Step-by-step instructions for an AI agent or practitioner activating this skill:

1. Gather context — confirm the org edition, relevant objects, and current configuration state
2. Review official sources — check the references in this skill's well-architected.md before making changes
3. Implement or advise — apply the patterns from Core Concepts and Common Patterns sections above
4. Validate — run the skill's checker script and verify against the Review Checklist below
5. Document — record any deviations from standard patterns and update the template if needed

---

## Review Checklist

Run through these before marking work in this area complete:

- [ ] Overall Health Check score has been recorded with baseline name and review date.
- [ ] All High Risk failing settings have been identified, documented, and a remediation owner assigned.
- [ ] All Medium Risk failing settings have been reviewed and triaged.
- [ ] If a custom baseline is in use, every deviation from the Salesforce standard is documented with a business justification.
- [ ] No custom baseline changes were made solely to improve the numeric score without genuine compliance justification.
- [ ] If Tooling API monitoring is in place, the query and alert thresholds are documented.
- [ ] Informational items have been reviewed for genuine risk even though they don't affect the score.

■ **Activity 1**
Retype the Health Check instructions word for word, starting at "## Review Checklist" and ending at "remediation owner assigned.".
■ **Activity 2**
Extend the Health Check instructions by writing what comes next after their last line.
The listing after the Health Check instructions is separate material.

■ **Source information**
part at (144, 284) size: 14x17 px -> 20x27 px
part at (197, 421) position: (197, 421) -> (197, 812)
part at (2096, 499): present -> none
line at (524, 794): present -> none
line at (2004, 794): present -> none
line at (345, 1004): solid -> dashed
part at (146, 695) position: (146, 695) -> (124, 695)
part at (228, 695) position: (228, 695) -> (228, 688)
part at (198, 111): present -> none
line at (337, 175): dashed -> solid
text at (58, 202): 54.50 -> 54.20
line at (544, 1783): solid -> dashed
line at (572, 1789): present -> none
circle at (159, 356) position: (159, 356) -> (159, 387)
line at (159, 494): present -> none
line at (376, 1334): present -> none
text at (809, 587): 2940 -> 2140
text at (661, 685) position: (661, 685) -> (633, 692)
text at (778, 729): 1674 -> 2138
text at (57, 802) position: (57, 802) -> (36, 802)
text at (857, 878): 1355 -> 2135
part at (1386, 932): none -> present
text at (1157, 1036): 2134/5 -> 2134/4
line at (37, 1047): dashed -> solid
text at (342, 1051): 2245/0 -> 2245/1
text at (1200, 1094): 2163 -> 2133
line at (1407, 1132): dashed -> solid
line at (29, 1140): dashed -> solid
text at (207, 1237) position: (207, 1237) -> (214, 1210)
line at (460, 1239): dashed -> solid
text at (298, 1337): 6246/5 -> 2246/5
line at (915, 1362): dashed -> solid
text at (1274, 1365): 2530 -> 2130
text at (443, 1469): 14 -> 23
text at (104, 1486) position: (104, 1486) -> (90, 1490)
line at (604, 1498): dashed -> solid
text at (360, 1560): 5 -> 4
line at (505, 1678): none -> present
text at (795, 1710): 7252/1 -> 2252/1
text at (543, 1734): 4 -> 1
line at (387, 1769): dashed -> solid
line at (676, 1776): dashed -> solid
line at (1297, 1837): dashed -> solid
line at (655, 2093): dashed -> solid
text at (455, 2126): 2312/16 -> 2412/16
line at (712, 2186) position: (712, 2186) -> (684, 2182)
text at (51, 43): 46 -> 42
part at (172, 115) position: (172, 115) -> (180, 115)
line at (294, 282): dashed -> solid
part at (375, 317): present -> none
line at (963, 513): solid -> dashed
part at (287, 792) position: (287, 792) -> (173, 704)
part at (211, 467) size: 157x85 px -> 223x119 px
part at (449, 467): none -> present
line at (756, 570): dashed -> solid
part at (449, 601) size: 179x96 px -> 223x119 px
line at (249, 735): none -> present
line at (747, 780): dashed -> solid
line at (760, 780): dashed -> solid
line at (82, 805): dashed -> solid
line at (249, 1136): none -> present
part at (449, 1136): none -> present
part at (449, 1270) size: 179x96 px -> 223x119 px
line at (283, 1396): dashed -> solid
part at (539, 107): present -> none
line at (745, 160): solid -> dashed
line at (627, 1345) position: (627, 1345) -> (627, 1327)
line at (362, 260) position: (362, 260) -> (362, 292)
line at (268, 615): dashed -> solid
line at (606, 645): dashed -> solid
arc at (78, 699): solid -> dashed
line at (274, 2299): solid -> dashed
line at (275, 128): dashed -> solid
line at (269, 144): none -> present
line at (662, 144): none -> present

■ **Exercise output 1**
## Review Checklist

Run through these before marking work in this area complete:

- [ ] Overall Health Check score has been recorded with baseline name and review date.
- [ ] All High Risk failing settings have been identified, documented, and a remediation owner assigned.

■ **Exercise output 2**
---

## Salesforce-Specific Gotchas

Non-obvious platform behaviors that cause real production problems:

1. **Sandbox refresh can reset security settings to less-strict defaults** — when a sandbox is created or refreshed from a production org, some session and password settings may revert to Salesforce defaults rather than inheriting the production values. A 100% Health Check score in production does not guarantee any particular score in a freshly-refreshed sandbox. Always run Health Check in a new sandbox before using it for security testing.

2. **Moving a setting to Informational in a custom baseline excludes it from scoring but does not fix it** — administrators sometimes move a failing setting to Informational rather than remediating it, because this improves the numeric score. The setting remains misconfigured; only its contribution to the score is removed. A 100% score against a permissive custom baseline provides no meaningful security assurance.

3. **The Salesforce standard baseline can change between releases** — Salesforce may tighten the standard thresholds for existing settings or add new settings in any major release. A score that was 95% before a Spring/Summer/Winter release can drop immediately after the release without any admin action, simply because a new setting was added and it defaults to a non-compliant state. Post-release Health Check review is a required operational cadence, not optional.

4. **"Fix It" applies the Salesforce standard value, not your custom baseline value** — the Setup UI "Fix It" button next to a failing setting applies the Salesforce standard recommended value. If you are using a custom baseline with stricter thresholds, "Fix It" may set the value to the Salesforce standard rather than your custom requirement. Always verify the resulting value against your baseline after using "Fix It".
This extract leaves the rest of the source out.